The Arts Council has announced its funding decisions earlier than ever. Yesterday it published the names of artists who have benefited from a new commissions scheme. Among the 40 are the visual artist Dorothy Cross, who received two awards totalling €19,525/£15,377; the writer Cónal Creedon, who received €5,714/£4,500, the poet Nuala Ní Dhomhnaill and the composer Michael McGlynn, who jointly received €9,904/£7,800; the composer Gerald Barry, who received €9,660/£7,608; the writer Roddy Doyle, who received €3,324/£2,618; and the writer and film-maker Gerard Stembridge, who received €4,500/£3,544.

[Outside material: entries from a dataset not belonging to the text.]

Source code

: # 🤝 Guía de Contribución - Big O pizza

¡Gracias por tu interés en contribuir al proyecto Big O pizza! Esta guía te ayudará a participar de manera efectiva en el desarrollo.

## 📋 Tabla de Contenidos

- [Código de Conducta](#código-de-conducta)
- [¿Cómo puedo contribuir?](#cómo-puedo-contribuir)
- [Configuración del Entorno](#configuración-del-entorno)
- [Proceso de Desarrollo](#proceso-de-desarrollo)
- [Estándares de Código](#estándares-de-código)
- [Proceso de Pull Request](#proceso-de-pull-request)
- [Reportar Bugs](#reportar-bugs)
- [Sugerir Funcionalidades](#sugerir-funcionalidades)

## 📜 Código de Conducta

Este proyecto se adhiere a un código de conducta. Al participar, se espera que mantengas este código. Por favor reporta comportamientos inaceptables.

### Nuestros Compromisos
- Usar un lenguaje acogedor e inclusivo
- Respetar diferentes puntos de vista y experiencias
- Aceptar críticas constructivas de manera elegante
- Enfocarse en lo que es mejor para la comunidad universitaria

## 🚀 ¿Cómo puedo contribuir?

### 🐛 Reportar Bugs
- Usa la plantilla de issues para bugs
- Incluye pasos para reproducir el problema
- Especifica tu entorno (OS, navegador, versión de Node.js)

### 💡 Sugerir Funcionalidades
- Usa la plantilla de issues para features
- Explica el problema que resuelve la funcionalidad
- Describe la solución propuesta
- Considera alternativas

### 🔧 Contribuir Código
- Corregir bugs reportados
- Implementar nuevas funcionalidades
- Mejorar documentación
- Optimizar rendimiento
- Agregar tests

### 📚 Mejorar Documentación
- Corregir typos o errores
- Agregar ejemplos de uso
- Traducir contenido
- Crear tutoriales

Those who received funding under the new projects scheme are the visual artist Clare Langan (€20,000/£15,751); Tall Tales Theatre Company (€19,700/£15,515); the actor and director Mikel Murfi (€5,900/£4,647); Kilkenny's Cartoon Saloon (€20,000/€15,751); two theatre companies from Louth, Calipo (€13,000/£10,238) and Droichead Youth Theatre (€8,000/£6,301); the Coombe Women's Hospital (€7,000/£5,513) and Axis, Ballymun's arts and community resource centre (€20,000/£15,751).
The council has confirmed multi-annual funding of €15.7 million (£12.4 million) to 61 companies and offered one-year grants totalling €22.5 million (£17.7 million) to more than 400 others. The offers were made before Christmas; details of grants will be published at the end of the month. Any remaining decisions on funding proposals will be made in February.